O Dedo e o Anel

Texto de minha própria autoria com base em estudos de Geopolítica e política interna -
Guilherme Menezes 
O Dedo e o Anel
O Foro de São Paulo, criado em 1990, rapidamente contou com a participação de partidos do Brasil e da Venezuela. Décadas depois, já com China e Rússia ampliando sua influência global e os EUA acumulando erros estratégicos, consolidou-se um bloco de regimes que aprenderam a se perpetuar no poder explorando petróleo, narcotráfico e estruturas de corrupção.
Nesse cenário, Nicolás Maduro foi sancionado e exposto como líder de um regime autoritário sustentado por redes criminosas. O modelo, porém, não era exclusivo: diversas nações descobriram esse “método de eternidade política”.
Os EUA, percebendo o avanço dessa rede, pediram a Lula que declarasse o PCC e facções brasileiras como grupos terroristas. Lula se negou, reduzindo-os a “jovens excluídos que roubam celulares para comprar cerveja”. Mas a verdade já estava evidente desde os anos 1980, quando os morros do Rio passaram a ter donos. O Brasil já era um narco-Estado embrionário.
Hoje, com a Lei Magnitsky chegando às portas do STF, especialmente sobre Alexandre de Moraes, as mídias oficiais repetem o teatro dos tempos do governo Lula: “dar o dedo para não perder o anel”. Cortam pequenas partes do esquema – denunciam frações do tráfico e da corrupção – mas preservam o núcleo, o anel que mantém a casta política intacta.

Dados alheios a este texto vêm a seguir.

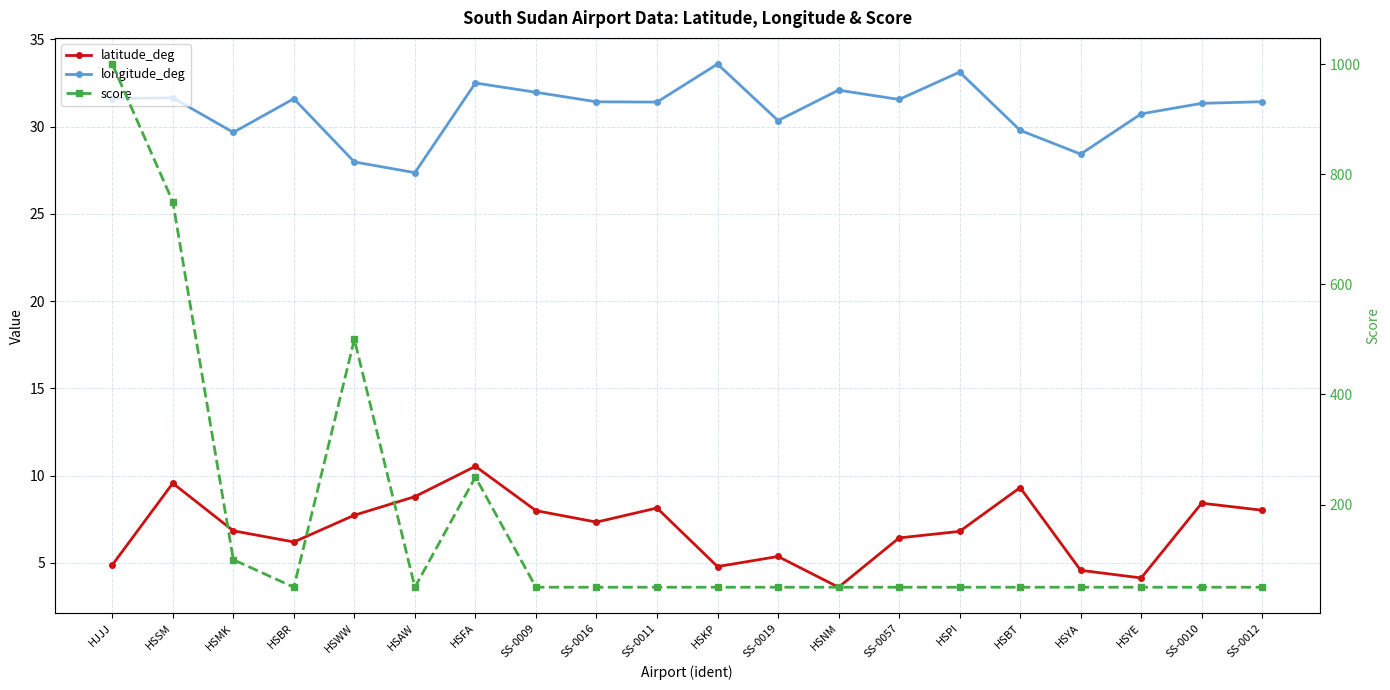

What is the sum of the score values at HSMK and HSNM?

150.0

A Globo, pressionada pelas redes sociais que agora expõem tudo em tempo real, teria fechado um pacto: Lula seria preso e depois solto, apenas para manter o anel em segurança. E como mágica, o PCC passou a ser tratado como “quase um grupo terrorista”, mesmo já estando profundamente infiltrado em todas as engrenagens do Estado – um espelho perfeito do que acontece na Venezuela com o Cartel de los Soles.

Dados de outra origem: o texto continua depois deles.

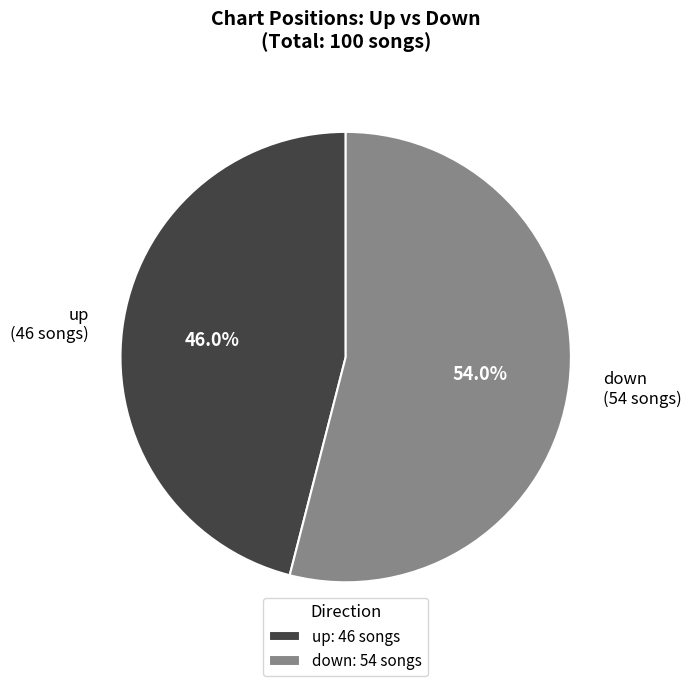

How many segments does this pie chart have?

2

A metáfora do dedo aparece outra vez: Celso Daniel, morto em 2002, foi muito mais que um dedo cortado – foi sangue derramado para blindar o projeto de poder e a vitória de Lula em 2003. Desde então, a simbiose entre o PT e o narcotráfico só cresceu, engolindo Judiciário, Senado, Polícia Federal e instituições inteiras.

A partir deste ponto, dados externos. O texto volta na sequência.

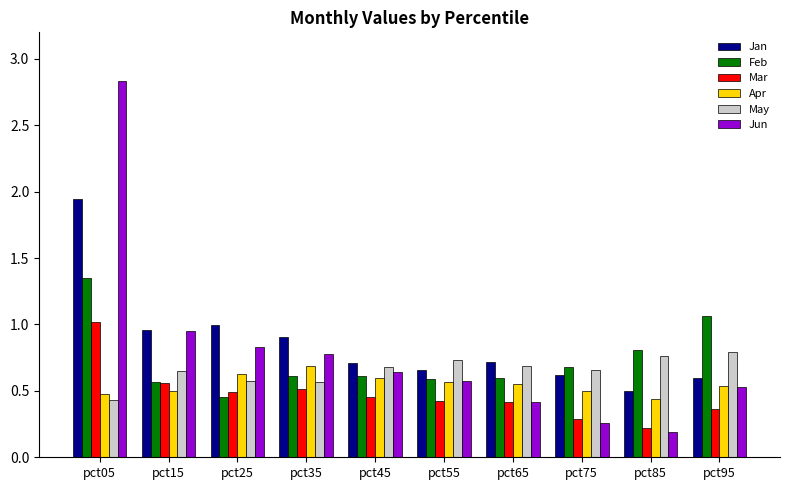

Where is May nearest to the value 0?

pct05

Agora, com o avanço do globalismo e a impossibilidade de esconder verdades na internet, o Brasil vive o dilema:
- Se reconhecer oficialmente o PCC como grupo terrorista, abre a porta para intervenções internacionais obrigatórias nos moldes das alianças globais.
- Se não reconhecer, tenta cortar um “dedinho” para mostrar serviço e preservar o “anel” do poder, mantendo intacta a estrutura que sustenta Lula e o sistema.
Para os EUA, o risco central não é a censura de Moraes, mas a fusão entre narcotráfico e Estado brasileiro. Isso sim configura ameaça internacional. Contudo, os EUA estão presos ao princípio da soberania, que impede ações bélicas diretas – mesmo diante de ditaduras e narcoestados.
O equilíbrio do planeta depende desse jogo: se alguém ousar cortar não apenas um dedo, mas a mão inteira, o mundo entraria em colapso. E assim, segue o teatro: cortam-se dedos diante das câmeras, mas o anel volta sempre ao dedo de Lula – o Nicolás Maduro do Brasil.